2列目はミニバンの特等席だから、不満も生じにくいが、3列目は車種によって差が開く。3列目を使って5名以上で移動するユーザーは、3列目の頭上や足元の空間、着座姿勢、座り心地を確認したい。
その意味で後席の1位はグランエースプレミアム(6人乗り)だ。
ほかのミニバンでは、例外なく3列目の座り心地が2列目に比べて劣るが、グランエースプレミアムでは、2/3列目の両方にアルファード&ヴェルファイアの2列目と同様のエグゼクティブパワーシートを装着した。シートのサイズや座り心地は、2/3列目ともに同じだ。
厳密にいえば、3列目は2列目に比べて頭上空間が少し足りないが、むしろセダンのような囲まれ感が生じて安心できる面もある。ほかのミニバンに大人が多人数で乗車して長距離を移動する場合、時々席替えをしないと不公平になるが、グランエースならその必要はない。
後席の2位はオデッセイの7人乗りだ。2列目にプレミアムクレードルシートが装着され、体をスッポリと包む座り心地に仕上げた。床と座面の間隔にも十分な余裕があるため、小柄な乗員は大腿部を押された印象になることもあるが、そこに違和感が生じなければ快適だ。
さらにオデッセイは低床設計だから、3列目の床と座面の間隔にも余裕を持たせた。着座姿勢が自然で、Lサイズミニバンだから3列目の足元空間も広い。座面の長さにも余裕があるので、アルファード&ヴェルファイアよりも快適に座れる。
3位はアルファード&ヴェルファイアだ。国産ミニバンでは、車内の広さはグランエースの次に広く、2列目はシートの造りも優れているから座り心地も快適だ。
ただし3列目は、コンパクトに格納することを重視したからシートの造りが薄い。床と座面の間隔も不足気味で、座面の角度が水平に近いため、足を前方へ投げ出す座り方になりやすい。頭上と足元の空間は広いが、座り心地は安楽な2列目に比べて見劣りする。それでも頭上と足元の空間はタップリしている。
■荷室&シートアレンジの比較&ランキング
ミニバンにとって、荷室とシートアレンジも大切だ。3列目を格納すると、4名で乗車して、自転車のような大きな荷物も積める。
ほかのカテゴリーで自転車を積むと、後席を格納するから2名乗車になることが多いが、ミニバンなら4名乗車時の荷室も大容量だ。また広い室内を生かして、多彩なシートアレンジが得られることもミニバンの特徴になる。

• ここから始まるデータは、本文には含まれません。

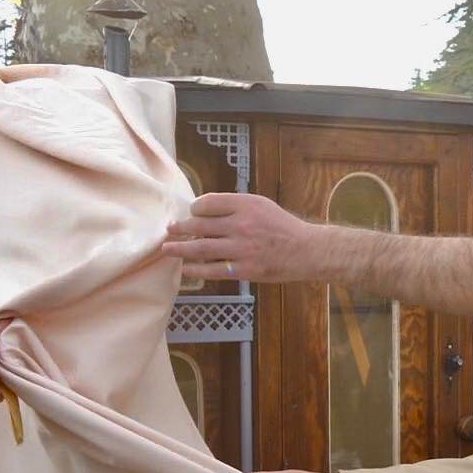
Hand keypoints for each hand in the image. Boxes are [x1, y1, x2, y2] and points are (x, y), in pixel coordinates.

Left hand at [162, 193, 320, 282]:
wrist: (306, 251)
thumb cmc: (282, 227)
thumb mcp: (262, 205)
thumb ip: (236, 206)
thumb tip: (205, 211)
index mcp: (246, 204)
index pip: (209, 202)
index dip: (195, 208)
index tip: (191, 213)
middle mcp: (242, 224)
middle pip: (200, 224)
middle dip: (181, 228)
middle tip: (169, 230)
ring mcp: (242, 248)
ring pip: (202, 248)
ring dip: (180, 248)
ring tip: (166, 249)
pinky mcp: (244, 269)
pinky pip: (213, 270)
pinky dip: (195, 270)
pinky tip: (184, 269)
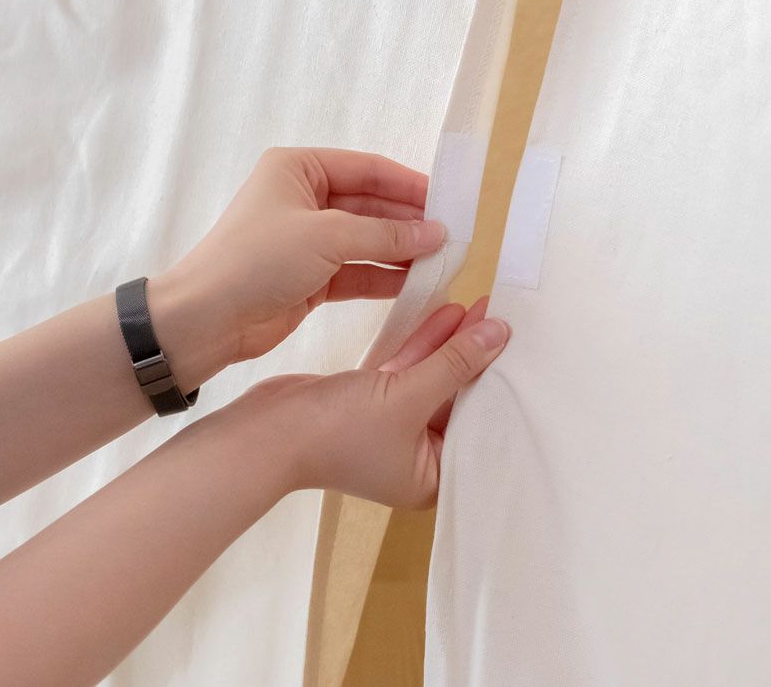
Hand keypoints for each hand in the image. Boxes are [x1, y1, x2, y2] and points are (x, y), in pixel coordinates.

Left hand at [151, 148, 444, 367]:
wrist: (208, 319)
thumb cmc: (258, 260)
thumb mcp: (327, 236)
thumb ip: (385, 234)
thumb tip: (437, 232)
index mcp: (299, 169)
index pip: (368, 170)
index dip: (410, 185)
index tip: (450, 202)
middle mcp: (305, 200)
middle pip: (371, 206)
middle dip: (410, 222)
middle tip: (454, 237)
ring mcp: (309, 241)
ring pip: (367, 241)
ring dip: (402, 252)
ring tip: (444, 262)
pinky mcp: (311, 278)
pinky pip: (358, 271)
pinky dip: (385, 277)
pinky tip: (417, 284)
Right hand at [221, 299, 509, 508]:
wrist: (267, 431)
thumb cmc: (337, 433)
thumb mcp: (407, 397)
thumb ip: (454, 363)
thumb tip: (498, 334)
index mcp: (433, 476)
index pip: (479, 425)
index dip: (498, 384)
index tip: (518, 347)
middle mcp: (417, 455)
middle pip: (457, 398)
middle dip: (473, 357)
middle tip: (498, 318)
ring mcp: (392, 427)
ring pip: (432, 379)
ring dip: (449, 344)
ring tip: (478, 308)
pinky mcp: (372, 402)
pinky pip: (408, 371)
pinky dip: (423, 345)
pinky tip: (446, 315)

荷室&シートアレンジの1位は、セレナのS(スマートシンプル)ハイブリッドだ。シートアレンジは多彩で、2列目シートの中央部分を前席の間までスライドさせると、収納設備として使える。この時には2列目の中央に空間ができるため、車内の移動もしやすい。
2列目には左右方向のスライド機能も備わり、スライドドア付近のスペースを広げられる。開発者は「お客様はいろいろと工夫して、使いやすいシート配置を見つけている」という。
ただし同じセレナでもe-POWERは、ハイブリッドのユニットを収納するため、2列目中央のロングスライド機能などを省いたから注意したい。
荷室&シートアレンジの2位はシエンタだ。薄型燃料タンクを使うので荷室の床が低い。路面から荷室床面までの地上高は505mmだから、荷物を高い位置まで持ち上げる必要がない。
しかも3列目シートは2列目の下側に収まるから、スッキリと広い荷室になる。3列目を取りはずしたように見える。コンパクトミニバンでも荷室の使い勝手は良好だ。
3位はヴォクシー。3列目を左右に格納する一般的な方式だが、レバー操作だけで跳ね上がり、重いシートを持ち上げる必要はない。2列目のロングスライド機能も使いやすく、トヨタ車らしいキメの細かな配慮が見られる。